#### Exercise objective:
In the data below, find the line containing "au 14 rue Jean de"; transcribe it and each line after it exactly, through the last, skipping pictures.

Saved entries
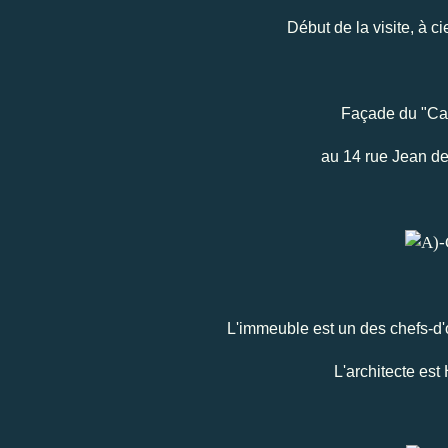
Début de la visite, à ci
Façade du "Cas
au 14 rue Jean de
L'immeuble est un des chefs-d'
L'architecte es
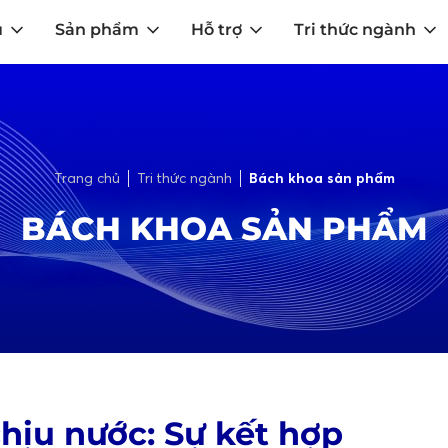
u
Sản phẩm
Hỗ trợ
Tri thức ngành
Trang chủ
Tri thức ngành
Bách khoa sản phẩm
BÁCH KHOA SẢN PHẨM
chịu nước: Sự kết hợp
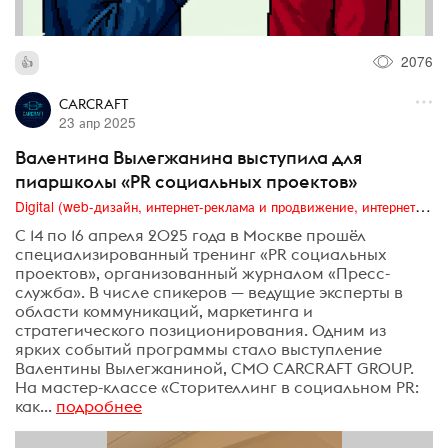
2076
CARCRAFT
23 апр 2025
Валентина Вылегжанина выступила для
пиаршколы «PR социальных проектов»
Digital (web-дизайн, интернет-реклама и продвижение, интернет-сообщества и блоги, интернет-коммуникации, мобильный маркетинг, реклама на цифровых экранах)
С 14 по 16 апреля 2025 года в Москве прошёл
специализированный тренинг «PR социальных
проектов», организованный журналом «Пресс-
служба». В числе спикеров — ведущие эксперты в
области коммуникаций, маркетинга и
стратегического позиционирования. Одним из
ярких событий программы стало выступление
Валентины Вылегжаниной, CMO CARCRAFT GROUP.
На мастер-классе «Сторителлинг в социальном PR:
как...
подробнее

#### Exercise solution:
au 14 rue Jean de
L'immeuble est un des chefs-d'
L'architecte es
u
Sản phẩm
Hỗ trợ
Tri thức ngành
Trang chủ
Tri thức ngành
Bách khoa sản phẩm
BÁCH KHOA SẢN PHẨM
chịu nước: Sự kết hợp
2076
CARCRAFT
23 апр 2025
Валентина Вылегжанина выступила для
пиаршколы «PR социальных проектов»
Digital (web-дизайн, интернет-реклама и продвижение, интернет-сообщества и блоги, интернет-коммуникации, мобильный маркетинг, реклама на цифровых экранах)
С 14 по 16 апреля 2025 года в Москве прошёл
специализированный тренинг «PR социальных
проектов», организованный журналом «Пресс-
служба». В числе спикеров — ведущие эксперты в
области коммуникаций, маркетинга и
стратегического позиционирования. Одним из
ярких событий программы стало выступление
Валентины Вылегжаниной, CMO CARCRAFT GROUP.
На мастер-классе «Сторителлинг в социальном PR:
как...
подробнее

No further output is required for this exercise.